> On Sept. 24, 2016, 1:33 a.m., Jie Yu wrote:
> > src/slave/containerizer/mesos/launch.cpp, line 140
> > <https://reviews.apache.org/r/51406/diff/7/?file=1509426#file1509426line140>
> >
> >     Looks like sprintf is not async safe in glibc:
> >     
> > http://stackoverflow.com/questions/14573000/print-int-from-signal-handler-using-write-or-async-safe-functions
> >     
> >     cerr << below is not async safe either.
> >     
> >     I think it's highly unlikely that we'll hit the async safe problem here 
> > because most of the time, our code will be in syscall. So I suggest we 
> > simply this function and add a TODO about async safety (we try to be async 
> > safe, but if it's too hard, use a simple way):
> >     
> >     ```
> >     Try<Nothing> write = os::write(
> >         containerStatusFd.get(),
> >         std::to_string(status));
> >     
> >     if (write.isError()) {
> >       os::write(
> >           STDERR_FILENO,
> >           "Failed to write container status '" + statusString +
> >           "': " + ::strerror(errno));
> >     }
> >     ```
> >     
> >     I'd not do the `_exit` here because this helper is meant to be writting 
> > the status. Leave the `_exit` to the caller.

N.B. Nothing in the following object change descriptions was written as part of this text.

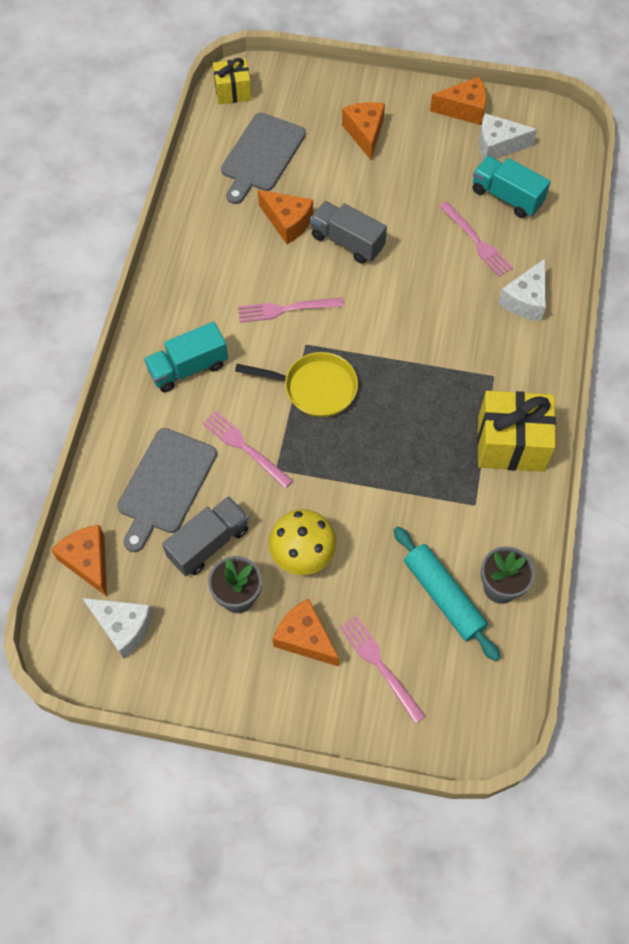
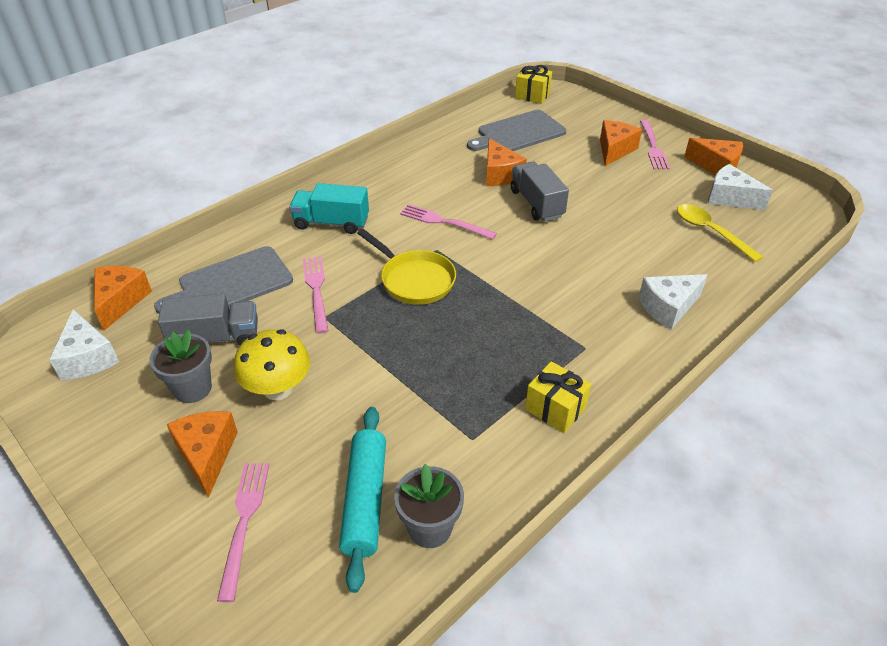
camera: 35 degrees right, 20 degrees down
pink fork [439,202,513,277] -> pink fork moved to [640,120,670,170]
turquoise truck [473,156,551,218] -> yellow spoon [677,204,763,262]
yellow gift [477,391,556,472] -> yellow gift [525,361,591,433], size x0.60

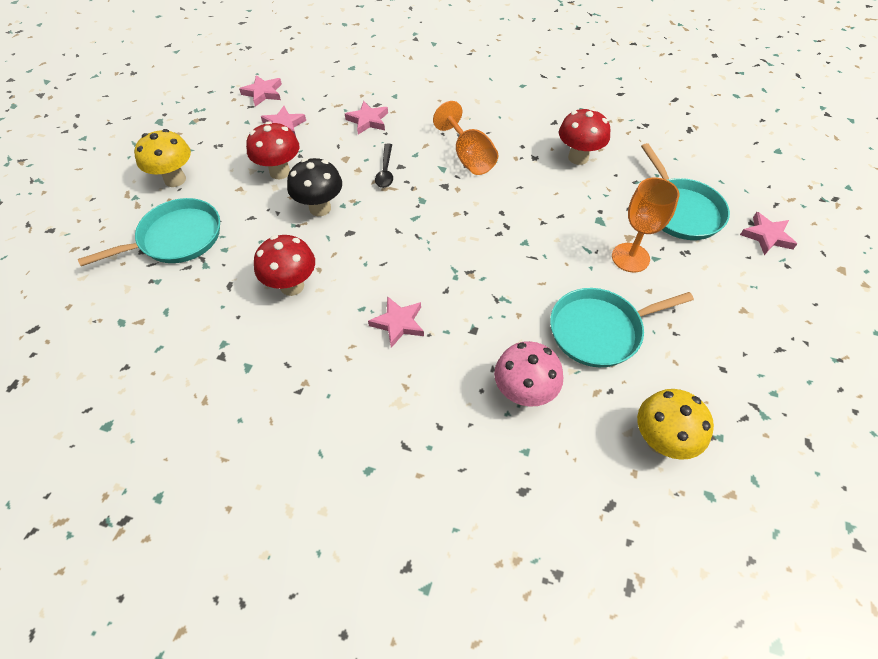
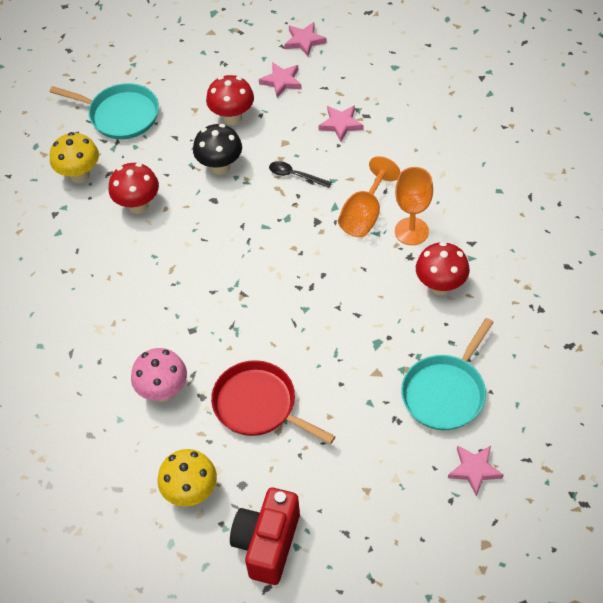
camera: 55 degrees right, 0 degrees up
yellow mushroom [134,129,191,187] -> yellow mushroom moved to [50,132,99,183]
pink star [368,296,424,348] -> none
black spoon [375,143,393,188] -> black spoon turned 60 degrees clockwise [269,161,332,188]
turquoise pan [550,288,694,367] -> red pan [211,360,336,444]
orange goblet [612,177,680,272] -> orange goblet moved to [395,167,433,245]
none -> red camera [230,488,300,585]

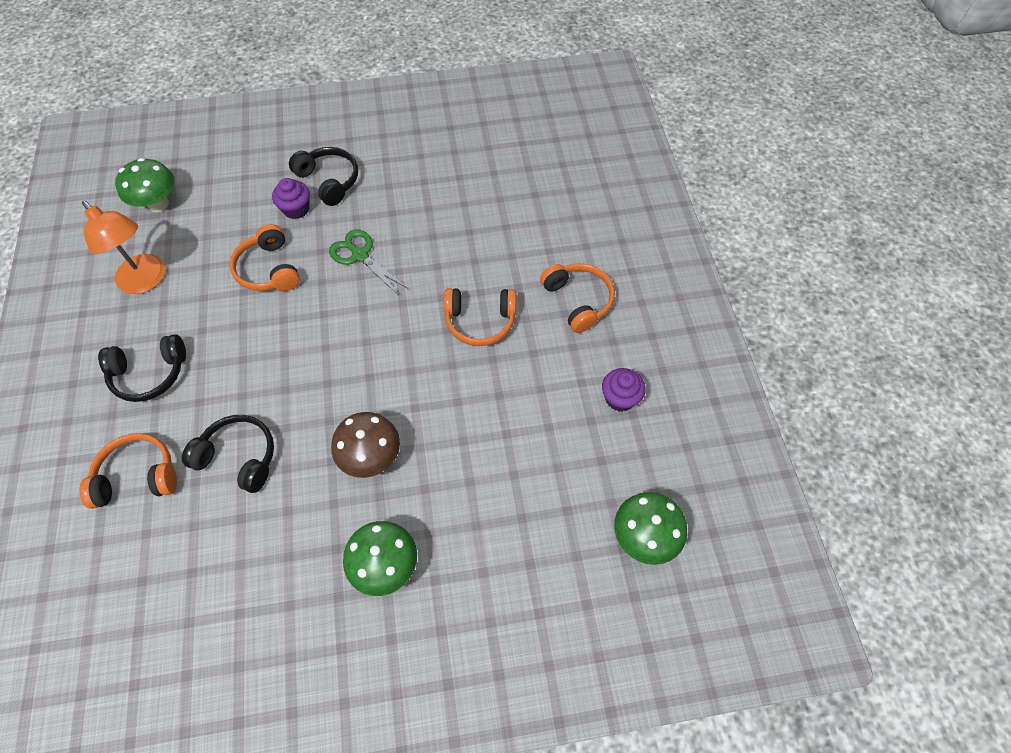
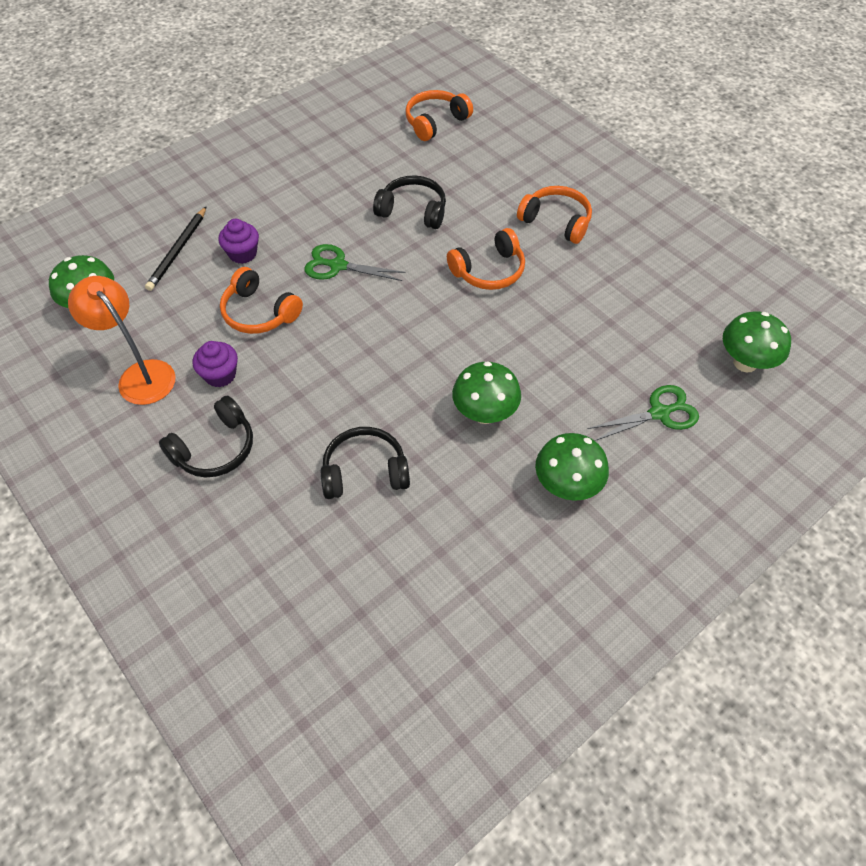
camera: 30 degrees left, 5 degrees down
orange headphones [79,433,177,509] -> orange headphones moved to [406,90,473,141]
orange lamp [82,201,165,294] -> orange lamp turned 150 degrees counterclockwise [68,276,176,405]
black headphones [289,147,358,206] -> black headphones moved to [373,175,446,229]
brown mushroom [331,412,400,478] -> green mushroom [452,361,521,424]
purple cupcake [602,368,646,412] -> purple cupcake moved to [193,341,238,388]
none -> black pencil [145,206,207,291]
none -> green scissors [587,385,699,441]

Yeah, that's my bad. I didn't look closely enough at `sprintf()` and assumed it 
was async signal safe since it takes a pointer to the destination where to 
write the result. I forgot that it does buffered I/O under the hood though. Doh!

The `cerr <<` was just an oversight. Obviously this is not async signal safe!

Regarding the exit... If we don't want to do an exit here, then the function 
should return a `bool` so the caller can decide what to do.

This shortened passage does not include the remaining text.